◆ Directions for this task: Report, as a single figure, how many lines in the records below include "carried".

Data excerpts
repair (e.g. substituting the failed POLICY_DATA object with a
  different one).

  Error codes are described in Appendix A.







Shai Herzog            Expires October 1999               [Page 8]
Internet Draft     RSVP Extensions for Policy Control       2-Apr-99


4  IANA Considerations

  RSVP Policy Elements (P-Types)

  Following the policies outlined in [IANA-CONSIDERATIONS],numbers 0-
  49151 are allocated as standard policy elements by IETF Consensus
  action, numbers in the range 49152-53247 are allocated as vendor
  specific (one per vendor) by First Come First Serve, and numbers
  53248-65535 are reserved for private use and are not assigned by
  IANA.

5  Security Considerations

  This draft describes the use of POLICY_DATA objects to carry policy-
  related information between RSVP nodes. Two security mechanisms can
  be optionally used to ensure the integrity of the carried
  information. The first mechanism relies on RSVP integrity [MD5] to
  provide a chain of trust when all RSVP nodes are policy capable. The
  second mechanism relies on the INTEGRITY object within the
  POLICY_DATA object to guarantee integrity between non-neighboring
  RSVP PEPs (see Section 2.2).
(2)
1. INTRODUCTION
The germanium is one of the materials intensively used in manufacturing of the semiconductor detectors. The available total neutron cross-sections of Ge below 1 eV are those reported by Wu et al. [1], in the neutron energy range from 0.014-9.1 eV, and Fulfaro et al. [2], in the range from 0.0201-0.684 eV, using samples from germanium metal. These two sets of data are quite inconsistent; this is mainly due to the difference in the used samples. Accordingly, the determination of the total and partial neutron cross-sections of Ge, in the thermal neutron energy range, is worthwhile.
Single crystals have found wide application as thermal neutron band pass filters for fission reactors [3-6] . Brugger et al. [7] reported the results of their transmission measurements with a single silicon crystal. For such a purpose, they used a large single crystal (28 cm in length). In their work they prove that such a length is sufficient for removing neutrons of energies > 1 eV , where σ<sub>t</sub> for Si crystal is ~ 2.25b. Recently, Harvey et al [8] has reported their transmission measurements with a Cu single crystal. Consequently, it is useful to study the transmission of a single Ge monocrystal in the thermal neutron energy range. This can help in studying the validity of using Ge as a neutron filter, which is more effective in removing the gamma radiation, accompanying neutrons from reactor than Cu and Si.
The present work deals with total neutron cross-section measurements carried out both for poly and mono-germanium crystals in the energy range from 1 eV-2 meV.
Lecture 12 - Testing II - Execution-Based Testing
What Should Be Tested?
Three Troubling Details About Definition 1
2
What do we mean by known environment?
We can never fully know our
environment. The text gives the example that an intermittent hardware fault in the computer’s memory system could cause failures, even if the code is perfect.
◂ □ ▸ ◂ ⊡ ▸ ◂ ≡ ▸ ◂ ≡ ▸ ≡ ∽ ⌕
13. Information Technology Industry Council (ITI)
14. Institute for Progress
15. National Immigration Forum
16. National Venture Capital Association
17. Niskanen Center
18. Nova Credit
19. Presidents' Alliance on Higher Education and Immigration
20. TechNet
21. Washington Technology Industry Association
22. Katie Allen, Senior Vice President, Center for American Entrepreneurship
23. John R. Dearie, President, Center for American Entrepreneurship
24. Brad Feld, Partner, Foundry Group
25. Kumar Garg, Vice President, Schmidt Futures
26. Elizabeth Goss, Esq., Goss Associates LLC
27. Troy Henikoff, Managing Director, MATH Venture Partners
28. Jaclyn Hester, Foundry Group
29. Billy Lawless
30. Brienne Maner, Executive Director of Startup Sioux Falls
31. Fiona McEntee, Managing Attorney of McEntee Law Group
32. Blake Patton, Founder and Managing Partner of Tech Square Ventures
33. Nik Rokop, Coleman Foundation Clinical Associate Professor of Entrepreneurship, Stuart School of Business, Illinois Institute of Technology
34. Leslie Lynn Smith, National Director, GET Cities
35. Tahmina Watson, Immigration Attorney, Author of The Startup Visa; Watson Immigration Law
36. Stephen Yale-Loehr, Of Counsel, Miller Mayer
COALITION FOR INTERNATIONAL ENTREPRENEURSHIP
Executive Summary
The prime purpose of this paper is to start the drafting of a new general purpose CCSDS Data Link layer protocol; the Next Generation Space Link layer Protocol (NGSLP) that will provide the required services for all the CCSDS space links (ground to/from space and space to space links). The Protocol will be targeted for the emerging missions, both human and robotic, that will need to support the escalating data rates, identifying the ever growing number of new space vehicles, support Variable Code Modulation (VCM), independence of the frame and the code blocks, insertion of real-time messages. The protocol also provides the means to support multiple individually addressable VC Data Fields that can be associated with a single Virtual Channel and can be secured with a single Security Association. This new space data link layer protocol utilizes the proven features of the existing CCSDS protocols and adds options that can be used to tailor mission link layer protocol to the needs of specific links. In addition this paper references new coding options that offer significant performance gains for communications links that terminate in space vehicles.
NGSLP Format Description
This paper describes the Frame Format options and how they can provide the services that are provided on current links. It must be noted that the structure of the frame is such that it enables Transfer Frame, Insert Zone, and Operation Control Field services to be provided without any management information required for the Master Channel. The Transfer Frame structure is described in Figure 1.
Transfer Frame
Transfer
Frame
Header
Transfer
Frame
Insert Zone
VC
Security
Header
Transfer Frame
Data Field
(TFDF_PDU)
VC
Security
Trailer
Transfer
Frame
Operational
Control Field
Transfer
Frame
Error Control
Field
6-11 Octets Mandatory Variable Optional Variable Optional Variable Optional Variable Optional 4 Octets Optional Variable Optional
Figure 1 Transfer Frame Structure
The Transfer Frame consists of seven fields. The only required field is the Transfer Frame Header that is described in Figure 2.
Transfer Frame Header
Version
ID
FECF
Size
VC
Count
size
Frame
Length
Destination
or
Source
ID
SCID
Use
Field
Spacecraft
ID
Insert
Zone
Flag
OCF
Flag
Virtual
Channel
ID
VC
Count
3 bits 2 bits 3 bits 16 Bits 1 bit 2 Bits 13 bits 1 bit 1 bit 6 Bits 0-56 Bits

◆ Response to the exercise: 2